Biman's turnover hit by direct cargo ban to UK
Biman's cargo business shrank 22.54 percent last fiscal year on the back of the ban on direct freight flight from Dhaka to London.
In fiscal 2016-17, Biman earned Tk 244 crore from its cargo business in contrast to Tk 315 crore a year earlier. The state-run carrier transported 33,542 tonnes of cargoes last fiscal year, down 18 percent year-on-year.
The British government on March 8, 2016 slapped the ban on direct cargo flights from Dhaka to London after Biman failed to pass the safety and security tests.
“It is a huge loss for our country,” said Kazi Wahidul Alam, the editor of the Bangladesh Monitor, an aviation and tourism fortnightly.
Biman is the only carrier that operates direct flights between Dhaka and London and is now running four flights a week.
Before the ban, Biman used to earn Tk 40 lakh to Tk 50 lakh each flight from carrying cargoes: some 25 to 30 tonnes of cargoes, mostly apparel and vegetables, were shipped in each of the flights to London.
“We are losing in two ways due to the ban,” said Alam, also the managing director of Airspan, which represents different airlines as their passenger and cargo general sales agent.
First, the direct loss of business and second, almost all the other private and foreign airlines have increased the carrying charge because of the need to rescreen goods in a third country.
Now, the airlines charge between $2.65 and $2.70 for carrying a kilogram of goods from Dhaka to any destination in the EU. Even as recently as the middle of last year, the charge was $1.70 to $1.80.
The ban was supposed to be lifted in December, but the British government instead imposed 10 more terms and conditions after the current facilities left a British expert underwhelmed, Alam said.

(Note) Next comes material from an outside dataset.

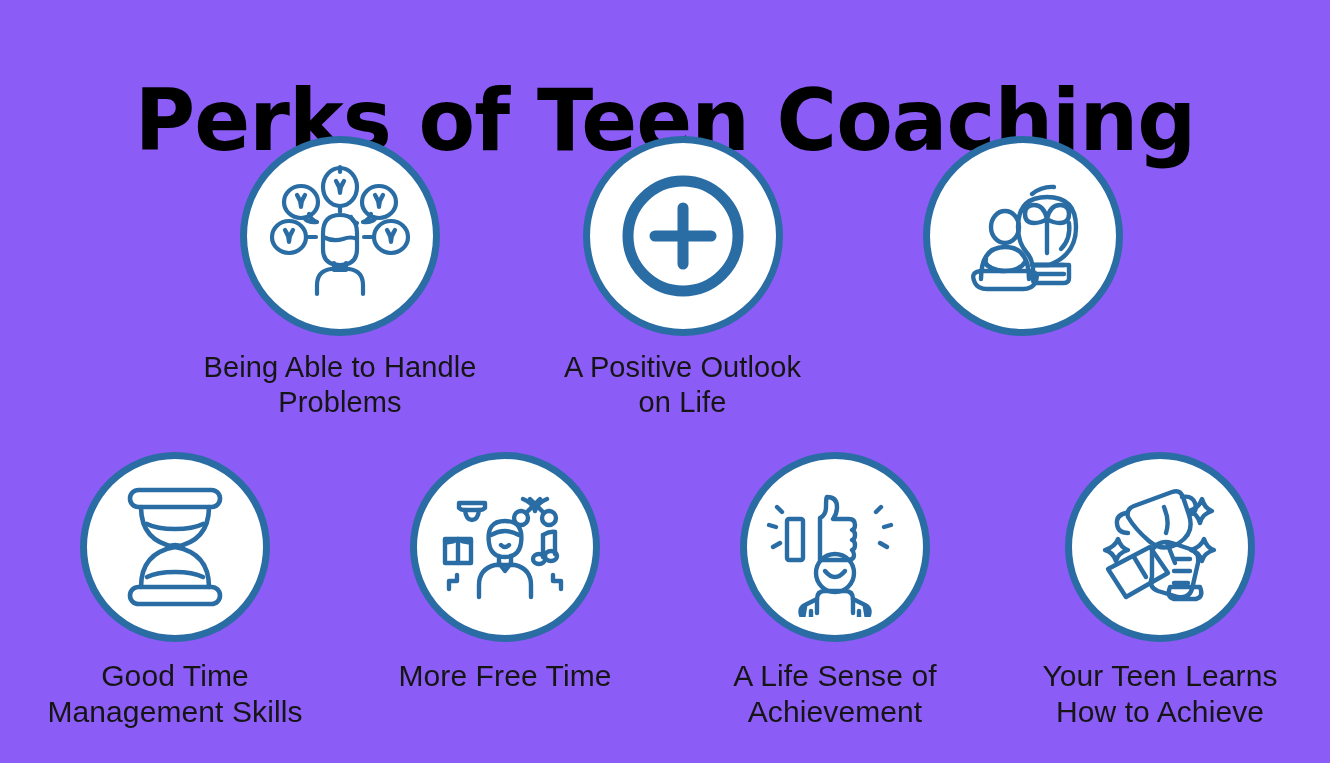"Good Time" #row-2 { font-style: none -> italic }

As of now, the Civil Aviation Authority of Bangladesh has set up the ETD (explosives trace detection) machine and deployed a British company for screening of the goods.
“Still the British government called for further improvement of the situation,” he added.
Shakil Meraj, general manager for public relations of Biman, acknowledged the substantial loss of business as a result of the ban by the UK government.
“Biman has direct flights only with London in Europe, so the UK ban has affected Biman negatively.”
Until 2007, the national flag carrier ran flights to Frankfurt, Amsterdam and a few other European cities. The routes were commercially not viable, so the flights were discontinued.
At present, Biman is carrying some cargoes to the EU through third-party airlines such as Emirates and Etihad but the amount is very little, Meraj said.
The EU, where more than 54 percent of Bangladesh's exports are headed, has declared the Hazrat Shahjalal International Airport a 'red zone' due to insufficient safety and security measures, following the lead of the UK, Australia and Germany. With the ban in place, the EU-bound cargo airlines from Bangladesh have to rescreen goods in a third country, preferably Dubai, Qatar, Thailand and India.
As a result, it takes more time to carry goods from Bangladesh to London, exporters said.
“The government should launch intense diplomatic efforts for lifting the ban on direct cargo flights between Dhaka and London,” Alam added. Exporters take 1,000 tonnes of goods to the airport a day, of which nearly 700 tonnes are apparel items, according to industry insiders.